Content starts

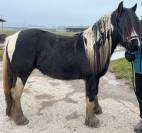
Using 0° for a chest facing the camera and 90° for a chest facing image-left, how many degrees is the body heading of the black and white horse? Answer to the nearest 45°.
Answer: approximately 270°
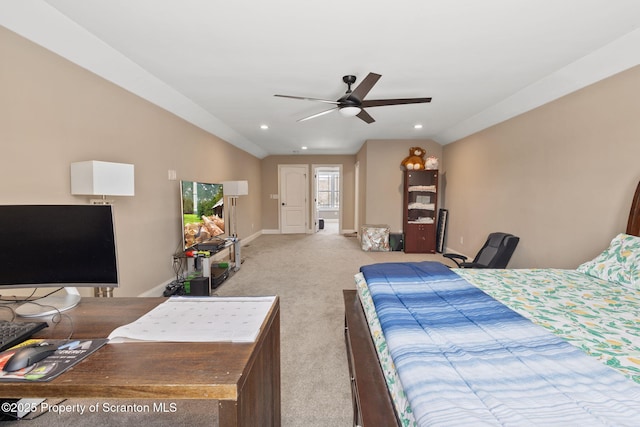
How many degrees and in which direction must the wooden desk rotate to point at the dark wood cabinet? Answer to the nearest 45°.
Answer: approximately 135° to its left

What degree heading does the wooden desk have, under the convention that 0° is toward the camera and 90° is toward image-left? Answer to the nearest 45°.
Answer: approximately 0°

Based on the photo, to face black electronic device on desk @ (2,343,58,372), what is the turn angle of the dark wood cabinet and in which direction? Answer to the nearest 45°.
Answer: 0° — it already faces it

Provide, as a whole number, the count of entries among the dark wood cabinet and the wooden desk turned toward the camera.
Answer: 2

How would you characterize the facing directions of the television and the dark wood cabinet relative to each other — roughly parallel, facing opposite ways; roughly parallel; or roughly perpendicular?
roughly perpendicular

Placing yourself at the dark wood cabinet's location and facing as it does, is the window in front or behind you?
behind

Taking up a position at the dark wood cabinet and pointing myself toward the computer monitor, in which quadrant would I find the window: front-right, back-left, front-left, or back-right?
back-right

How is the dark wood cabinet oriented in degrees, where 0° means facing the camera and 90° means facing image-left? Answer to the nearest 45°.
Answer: approximately 0°

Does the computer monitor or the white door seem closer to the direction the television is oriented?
the computer monitor

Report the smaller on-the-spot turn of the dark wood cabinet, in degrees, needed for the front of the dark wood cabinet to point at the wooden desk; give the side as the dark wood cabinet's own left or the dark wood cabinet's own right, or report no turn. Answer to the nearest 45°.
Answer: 0° — it already faces it

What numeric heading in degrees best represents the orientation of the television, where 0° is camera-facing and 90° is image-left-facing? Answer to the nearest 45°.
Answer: approximately 315°
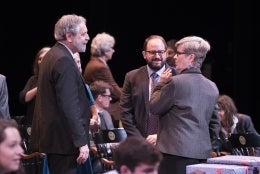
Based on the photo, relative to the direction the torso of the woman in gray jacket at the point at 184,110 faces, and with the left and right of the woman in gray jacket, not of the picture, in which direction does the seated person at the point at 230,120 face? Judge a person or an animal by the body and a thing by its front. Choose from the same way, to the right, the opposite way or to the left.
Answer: to the left

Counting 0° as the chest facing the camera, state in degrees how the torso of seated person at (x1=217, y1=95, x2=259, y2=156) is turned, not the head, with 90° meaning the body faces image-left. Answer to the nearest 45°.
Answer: approximately 45°

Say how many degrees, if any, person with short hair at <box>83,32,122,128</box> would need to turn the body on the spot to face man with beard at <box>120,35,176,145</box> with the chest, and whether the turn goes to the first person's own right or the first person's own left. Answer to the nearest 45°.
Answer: approximately 135° to the first person's own right

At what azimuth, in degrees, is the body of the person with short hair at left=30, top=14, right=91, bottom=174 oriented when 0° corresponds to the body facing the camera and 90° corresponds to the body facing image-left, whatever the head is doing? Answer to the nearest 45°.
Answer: approximately 270°

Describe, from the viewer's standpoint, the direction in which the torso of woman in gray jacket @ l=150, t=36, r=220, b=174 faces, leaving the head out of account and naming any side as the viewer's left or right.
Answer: facing away from the viewer and to the left of the viewer

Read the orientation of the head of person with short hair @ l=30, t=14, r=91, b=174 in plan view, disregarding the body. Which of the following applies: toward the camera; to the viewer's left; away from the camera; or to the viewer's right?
to the viewer's right

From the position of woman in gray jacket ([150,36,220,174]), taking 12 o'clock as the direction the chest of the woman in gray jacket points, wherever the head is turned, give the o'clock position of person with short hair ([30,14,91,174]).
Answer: The person with short hair is roughly at 10 o'clock from the woman in gray jacket.
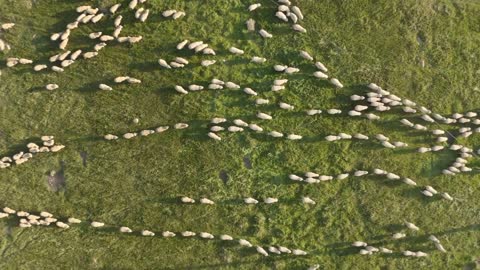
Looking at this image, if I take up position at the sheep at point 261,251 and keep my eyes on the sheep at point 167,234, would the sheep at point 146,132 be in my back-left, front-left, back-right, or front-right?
front-right

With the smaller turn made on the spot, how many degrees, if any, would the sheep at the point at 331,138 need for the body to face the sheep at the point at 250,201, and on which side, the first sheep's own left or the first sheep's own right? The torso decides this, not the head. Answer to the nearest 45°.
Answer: approximately 135° to the first sheep's own right

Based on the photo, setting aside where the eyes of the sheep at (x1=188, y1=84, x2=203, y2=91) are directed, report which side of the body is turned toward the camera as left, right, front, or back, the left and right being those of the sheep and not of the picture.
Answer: right

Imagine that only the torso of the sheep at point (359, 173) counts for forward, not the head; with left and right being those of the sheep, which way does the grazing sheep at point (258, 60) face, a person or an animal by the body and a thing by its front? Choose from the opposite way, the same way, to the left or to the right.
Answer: the same way

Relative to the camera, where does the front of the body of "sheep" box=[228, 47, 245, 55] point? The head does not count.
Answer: to the viewer's right

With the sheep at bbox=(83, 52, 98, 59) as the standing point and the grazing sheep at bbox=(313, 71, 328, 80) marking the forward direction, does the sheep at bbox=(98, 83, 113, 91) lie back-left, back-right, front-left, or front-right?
front-right

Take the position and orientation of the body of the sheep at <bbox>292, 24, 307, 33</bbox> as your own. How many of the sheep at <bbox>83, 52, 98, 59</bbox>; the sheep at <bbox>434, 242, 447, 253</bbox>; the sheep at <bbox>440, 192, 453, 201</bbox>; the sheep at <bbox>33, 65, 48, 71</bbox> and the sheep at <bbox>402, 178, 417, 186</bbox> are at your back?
2
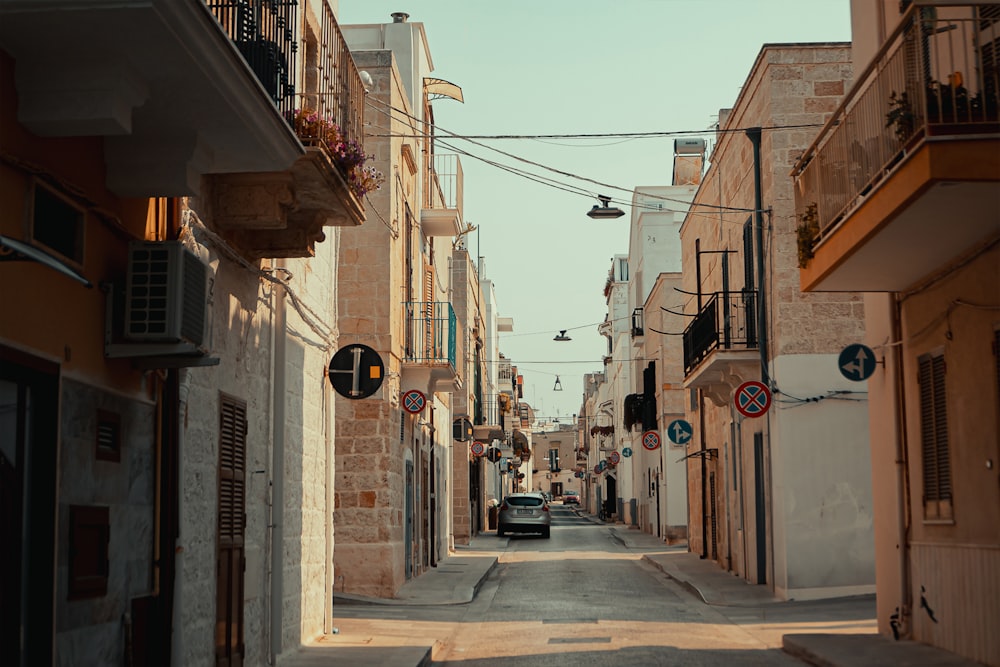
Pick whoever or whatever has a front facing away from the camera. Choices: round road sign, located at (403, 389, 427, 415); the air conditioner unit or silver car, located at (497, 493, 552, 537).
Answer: the silver car

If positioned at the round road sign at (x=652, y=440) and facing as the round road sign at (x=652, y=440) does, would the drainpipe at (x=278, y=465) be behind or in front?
in front

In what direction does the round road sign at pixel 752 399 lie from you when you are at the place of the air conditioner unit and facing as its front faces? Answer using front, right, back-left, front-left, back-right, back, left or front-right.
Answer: front-left

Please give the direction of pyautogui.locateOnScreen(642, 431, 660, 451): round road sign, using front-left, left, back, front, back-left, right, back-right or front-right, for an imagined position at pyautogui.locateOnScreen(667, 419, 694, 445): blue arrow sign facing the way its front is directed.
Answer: back

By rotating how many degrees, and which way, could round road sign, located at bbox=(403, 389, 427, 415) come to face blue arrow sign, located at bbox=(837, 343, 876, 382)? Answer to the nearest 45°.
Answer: approximately 45° to its left

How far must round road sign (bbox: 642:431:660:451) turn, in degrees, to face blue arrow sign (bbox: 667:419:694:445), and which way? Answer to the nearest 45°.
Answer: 0° — it already faces it

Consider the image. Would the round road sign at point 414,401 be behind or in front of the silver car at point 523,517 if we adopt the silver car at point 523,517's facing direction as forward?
behind

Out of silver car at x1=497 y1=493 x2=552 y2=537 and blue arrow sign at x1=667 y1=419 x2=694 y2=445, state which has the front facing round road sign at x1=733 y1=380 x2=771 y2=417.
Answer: the blue arrow sign

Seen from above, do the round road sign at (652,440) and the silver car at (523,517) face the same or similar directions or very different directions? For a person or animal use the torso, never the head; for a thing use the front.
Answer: very different directions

Content ends

§ What you are asked to do:
Write out every line above word for word, but leave out the pictures.

§ Worked solution:
Using 0° for a chest facing the camera and 90° for a chest facing image-left, how many degrees is the body heading of the black and white horse? Answer to the nearest 45°.
Answer: approximately 270°
How many degrees and in which direction must the wooden desk rotate to point at the dark wood cabinet? Answer to the nearest 45°.
Answer: approximately 135° to its left

What degree heading does the wooden desk have, under the convention that 0° is toward the camera and 90° is toward image-left? Answer to the nearest 45°.
Answer: approximately 0°

Based on the photo, to face black electronic device on desk @ (2,343,58,372), what is the turn angle of the dark wood cabinet and in which direction? Answer to the nearest 45°.
Answer: 0° — it already faces it

Provide, as a whole number, the count of entries among the dark wood cabinet and the wooden desk turned toward the camera.
Answer: 2

How would you characterize the facing directions of the television and the dark wood cabinet relative to each other — roughly parallel, facing opposite ways; roughly parallel; or roughly perpendicular?
roughly perpendicular

Placing yourself at the dark wood cabinet's location and facing as it does, is the window in front or behind you?
behind

Taking up a position at the dark wood cabinet and pointing myself toward the computer monitor, in which quadrant would I find the window: front-right, back-left, front-left, or back-right?
back-right

How is the dark wood cabinet oriented in degrees, where 0° means facing the camera and 90° means facing image-left? Answer to the nearest 45°.
Answer: approximately 0°

Does the computer monitor or the white door seem closer to the direction the television is oriented?
the computer monitor

Report the smaller on-the-spot turn of the dark wood cabinet, in degrees, needed for the front of the dark wood cabinet to point at the wooden desk; give the side as the dark wood cabinet's own left or the dark wood cabinet's own right, or report no turn. Answer to the nearest 45°.
Answer: 0° — it already faces it

What numeric heading in degrees best represents the orientation of the television, where 0° is camera-facing and 90° is image-left-facing? Answer to the nearest 45°.
Answer: approximately 315°
Based on the photo, relative to the direction the torso of the woman in gray jacket at the point at 184,110 faces, and with the left and right of the woman in gray jacket, not of the picture, in which direction does the seated person at the point at 230,120 face? Judge a person or an animal by the body and a thing by its front. Choose from the same way, to the right, the opposite way or to the left.
Answer: to the left

Counting 0° as the chest facing the camera, state in degrees how the torso of seated person at (x1=217, y1=95, x2=259, y2=156) is turned, not the head, with 90° meaning the body faces image-left. Answer to the nearest 45°.
Answer: approximately 45°

Say how many degrees, if any, person with short hair at <box>83,32,122,128</box> would need to turn the body on the spot to face man with beard at <box>120,35,176,145</box> with the chest, and whether the turn goes to the first person's own right or the first person's own left. Answer to the nearest 45°.
Answer: approximately 135° to the first person's own right

At what azimuth, in degrees, is the body of the person with short hair at left=30, top=14, right=91, bottom=174 oriented when 0° corresponds to the body facing the camera and 90° corresponds to the body facing image-left, whatever the head is doing? Answer to the nearest 45°.
Answer: approximately 270°

Describe, from the viewer's standpoint, the direction in which the torso of woman in gray jacket @ l=150, t=36, r=220, b=174 faces, leaving the head out of account and naming any side as the viewer's left or right.
Answer: facing away from the viewer and to the left of the viewer

Read the orientation of the head of person with short hair @ l=30, t=14, r=91, b=174 in plan view, disregarding the body. Which of the following applies: toward the camera; to the viewer's left; away from the camera; or to the viewer's right?
to the viewer's right

From the position of woman in gray jacket ([150,36,220,174]), taking 12 o'clock as the direction the chest of the woman in gray jacket points, wherever the head is turned, give the o'clock position of person with short hair ([30,14,91,174]).
Answer: The person with short hair is roughly at 10 o'clock from the woman in gray jacket.
Looking at this image, if I take up position at the sheep at point 261,251 and keep my eyes on the sheep at point 167,234, would the sheep at point 146,132 be in my back-left, front-left, back-right, or front-right?
front-right

With the smaller turn made on the spot, how many degrees, if any, would the sheep at the point at 331,138 need for the body to face the sheep at the point at 250,201, and on which side, the first sheep's own left or the first sheep's own right? The torso decides this, not the head. Answer to the nearest 45°.
Answer: approximately 135° to the first sheep's own right

Based on the photo, setting aside where the eyes of the sheep at (x1=188, y1=84, x2=203, y2=91) are directed, report which side of the body is turned toward the camera as left, right, front, or back, the left and right being those of the sheep and not of the picture.
Answer: right

Imagine that only the torso of the sheep at point (359, 173) counts for forward, not the head; with left and right being those of the sheep, which way does the grazing sheep at point (258, 60) face, a person or an animal by the body and a thing by its front? Choose from the opposite way, the same way, to the left or to the right.
Answer: the same way

Relative to the camera, where does the front of the body of "sheep" box=[228, 47, 245, 55] point? The head does not count.
Answer: to the viewer's right

With the sheep at bbox=(83, 52, 98, 59) as the standing point and the grazing sheep at bbox=(313, 71, 328, 80) marking the forward direction, does the sheep at bbox=(98, 83, 113, 91) lie back-left, back-right, front-left, or front-right?
front-right

Take the position and orientation of the body of the sheep at <bbox>292, 24, 307, 33</bbox> as your own. How many of the sheep at <bbox>83, 52, 98, 59</bbox>; the sheep at <bbox>434, 242, 447, 253</bbox>; the sheep at <bbox>440, 192, 453, 201</bbox>; the sheep at <bbox>33, 65, 48, 71</bbox> and the sheep at <bbox>402, 178, 417, 186</bbox> are at your back?
2
Pick whoever or whatever has a front facing away from the camera. Choices: round road sign, located at (403, 389, 427, 415); the air conditioner unit or silver car, located at (497, 493, 552, 537).
Answer: the silver car

If positioned at the round road sign at (x=652, y=440) and facing as the round road sign at (x=652, y=440) does, would the drainpipe at (x=278, y=465) be behind or in front?
in front

In what direction does the round road sign at pixel 752 399 lie from you when you are at the place of the air conditioner unit and facing as its front faces? Answer using front, right, back-left, front-left, back-right, back, left or front-right.
Answer: front-left

Please give the direction of pyautogui.locateOnScreen(642, 431, 660, 451): round road sign, using front-left, left, back, front, back-left, right, back-right or front-right, for an imagined position at pyautogui.locateOnScreen(667, 419, 694, 445): blue arrow sign facing the way its front is directed.
Answer: back

By rotating how many degrees, and which way, could round road sign, located at bbox=(403, 389, 427, 415) come to face blue arrow sign, located at bbox=(837, 343, 876, 382)? Answer to the nearest 45°.
Answer: approximately 45° to its left

How far must round road sign (bbox: 642:431:660:451) turn, in degrees, to face blue arrow sign (bbox: 667:419:694:445), and which way? Answer to the nearest 45°.
Answer: 0° — it already faces it

Consider the image. Would the round road sign at point 414,401 be behind or in front of the silver car at point 523,517 if we adopt the silver car at point 523,517's facing direction as forward?
behind

Out of silver car at x1=497 y1=493 x2=552 y2=537 and blue arrow sign at x1=667 y1=419 x2=694 y2=445, state which has the front facing round road sign at x1=733 y1=380 x2=771 y2=417.
Answer: the blue arrow sign

Seen from above, do the round road sign at (652,440) and the silver car at (523,517) face the same or similar directions or very different directions? For a person or animal use the torso, never the head; for a thing use the front.
Answer: very different directions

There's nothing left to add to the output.